MANADOPOST.ID—Kerajaan Tarumanegara adalah salah satu kerajaan Hindu-Buddha yang penting dalam sejarah Indonesia, terletak di wilayah Jawa Barat, khususnya di daerah sekitar Sungai Citarum.
Kerajaan Tarumanegara diperkirakan berdiri pada abad ke-4 Masehi dan berpusat di daerah yang kini merupakan bagian dari Jawa Barat. Kerajaan ini dikenal melalui prasasti-prasasti yang ditemukan di wilayah tersebut.
Beberapa prasasti penting yang ditemukan, seperti Prasasti Tugu, Prasasti Ciaruteun, dan Prasasti Kebon Kopi, memberikan informasi tentang kerajaan ini, termasuk nama raja-raja, kebijakan, dan kegiatan mereka.

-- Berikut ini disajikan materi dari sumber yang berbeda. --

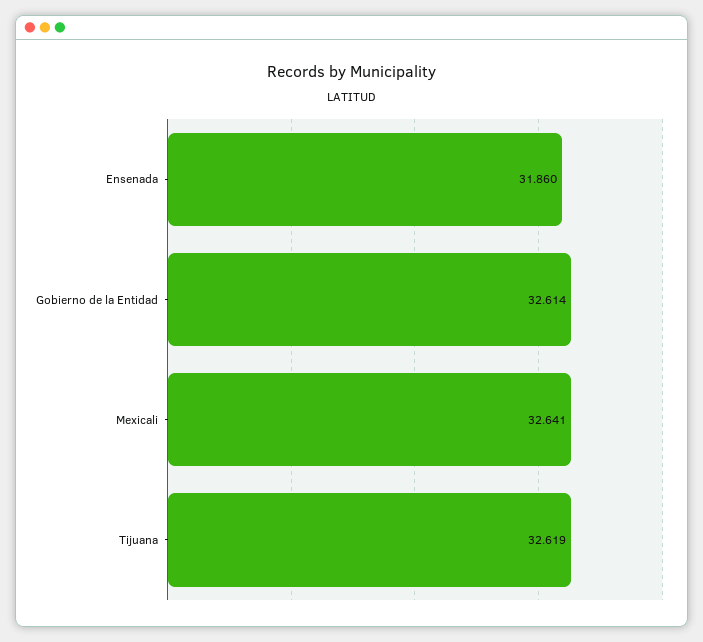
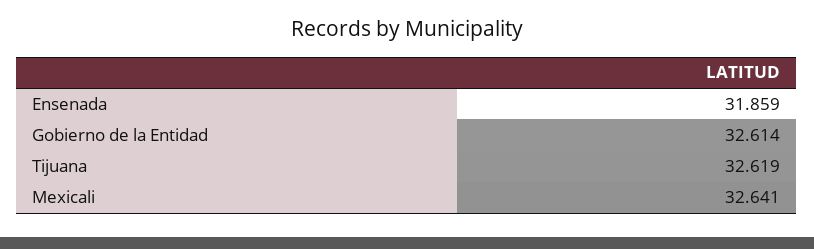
Ensenada: 31.86 -> 31.859

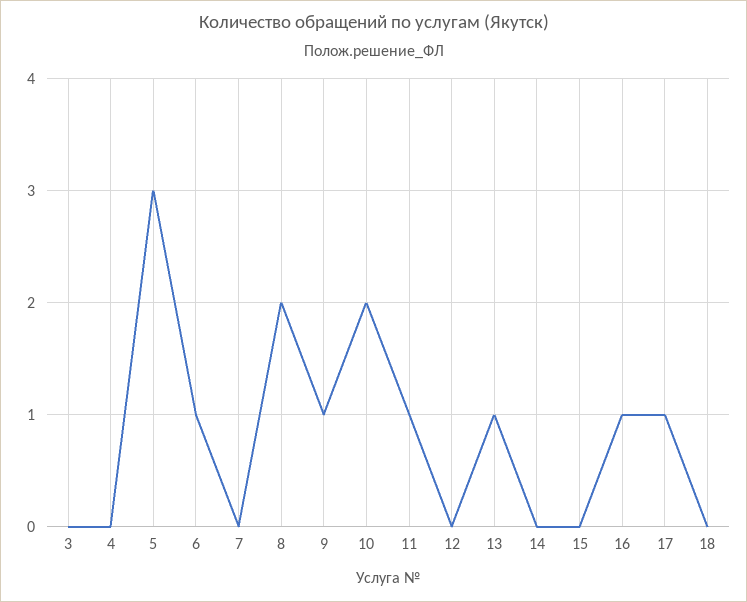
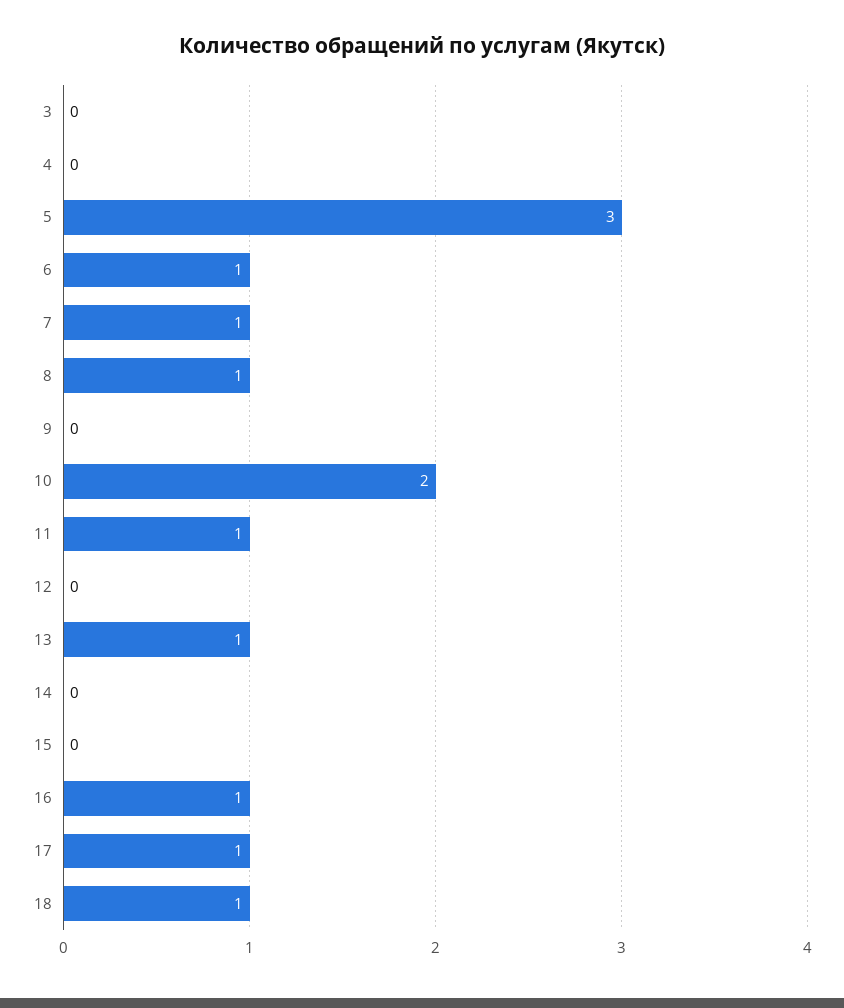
7: 0 -> 1
8: 2 -> 1
9: 1 -> 0
18: 0 -> 1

Salah satu raja yang paling terkenal dari Tarumanegara adalah Raja Purnawarman, yang memerintah pada abad ke-5 Masehi. Ia dikenal karena upaya-upayanya dalam memperluas wilayah kerajaan dan pembangunan infrastruktur, termasuk saluran air.
Purnawarman terkenal dengan proyek-proyek infrastruktur seperti pembuatan saluran air untuk irigasi dan pengairan, yang disebut dalam prasasti sebagai "Jonggrang" dan "Ganesha".
Tarumanegara memiliki hubungan dagang dan diplomatik dengan kerajaan-kerajaan lain di Asia Tenggara dan India, serta dipengaruhi oleh budaya Hindu dan Buddha.
Pada akhir abad ke-7 atau awal abad ke-8 Masehi, kerajaan ini mulai mengalami penurunan. Salah satu faktor penyebabnya adalah perubahan politik dan sosial yang terjadi di Jawa. Kerajaan ini akhirnya tergantikan oleh kerajaan-kerajaan lain seperti Sunda dan Pajajaran.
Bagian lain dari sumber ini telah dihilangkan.